Along with the significant building and planning projects that Asymptote is currently designing, the firm has, for nearly two decades, produced experimental art installations involving multi-media technologies for venues such as the Solomon R. Guggenheim Museum; DOCUMENTA XI in Kassel, Germany; the Schirn Kunsthalle in Frankfurt and the Ministry of Public Works in Madrid. Asymptote’s installations and projects were also included in the Valencia Biennale 2003, the Beijing Biennale 2005 and the Venice Architecture Biennales of 1996, 2000 and 2004. Asymptote’s work has been widely published and is included in various private and public collections including The Museum of Modern Art in New York, the Pinothek in Munich, the San Francisco Museum of Modern Art, and the Centre Pompidou in Paris and the Franc Centre in Orleans, France.

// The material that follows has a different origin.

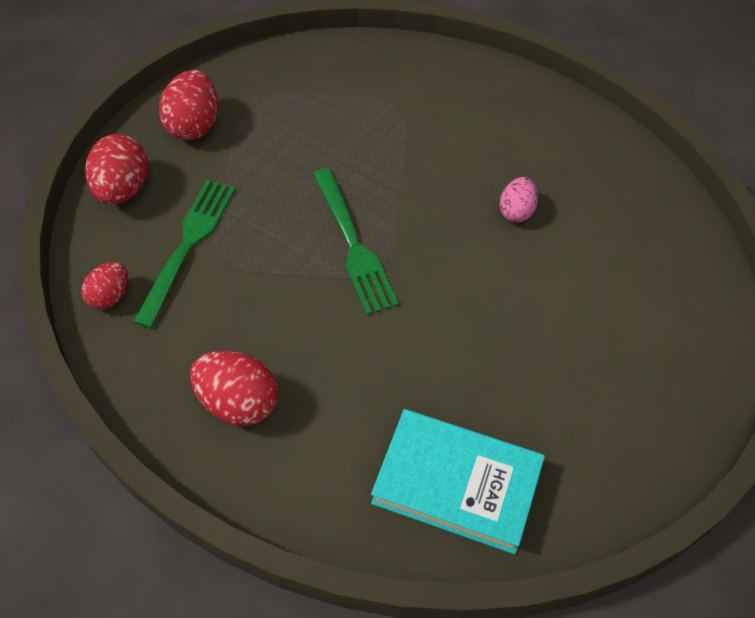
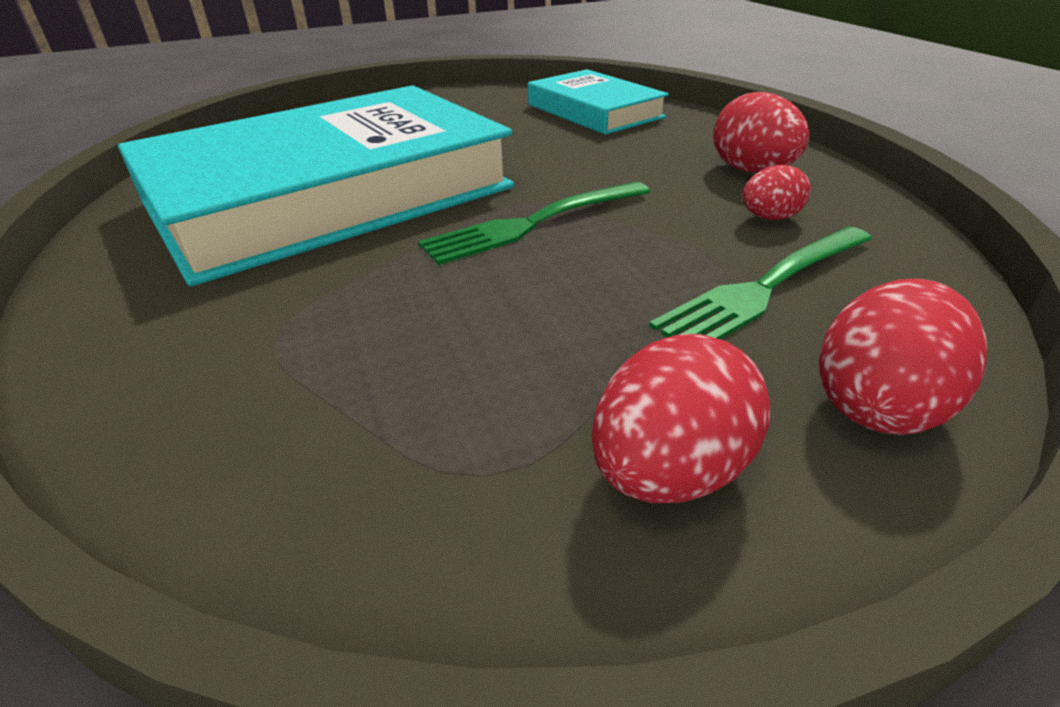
camera: 145 degrees left, 20 degrees down
red egg [81,262,128,310] -> red egg moved to [742,165,811,220]
green fork [313,168,398,315] -> green fork turned 135 degrees counterclockwise [418,182,650,265]
pink egg [499,177,538,223] -> turquoise book [118,85,514,287]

Hani Rashid’s academic career has included visiting professorships at numerous universities including the Royal Academy of Fine Arts, School of Architecture in Copenhagen, the Southern California Institute of Architecture (SCI-Arc) in Los Angeles, the Harvard University Graduate School of Design, the Berlage Institute in Amsterdam and the Swiss Federal Institute of Technology (ETH) in Zurich. Since 1989, Hani Rashid has been an Associate Professor of Architecture at Columbia University’s Graduate School of Architecture, Planning and Preservation where he co-developed the school’s Advanced Digital Design program in 1992 and the school’s Digital Design Initiative in 1995.
At present Hani Rashid holds the Kenzo Tange chair for architecture at Harvard’s Graduate School of Design.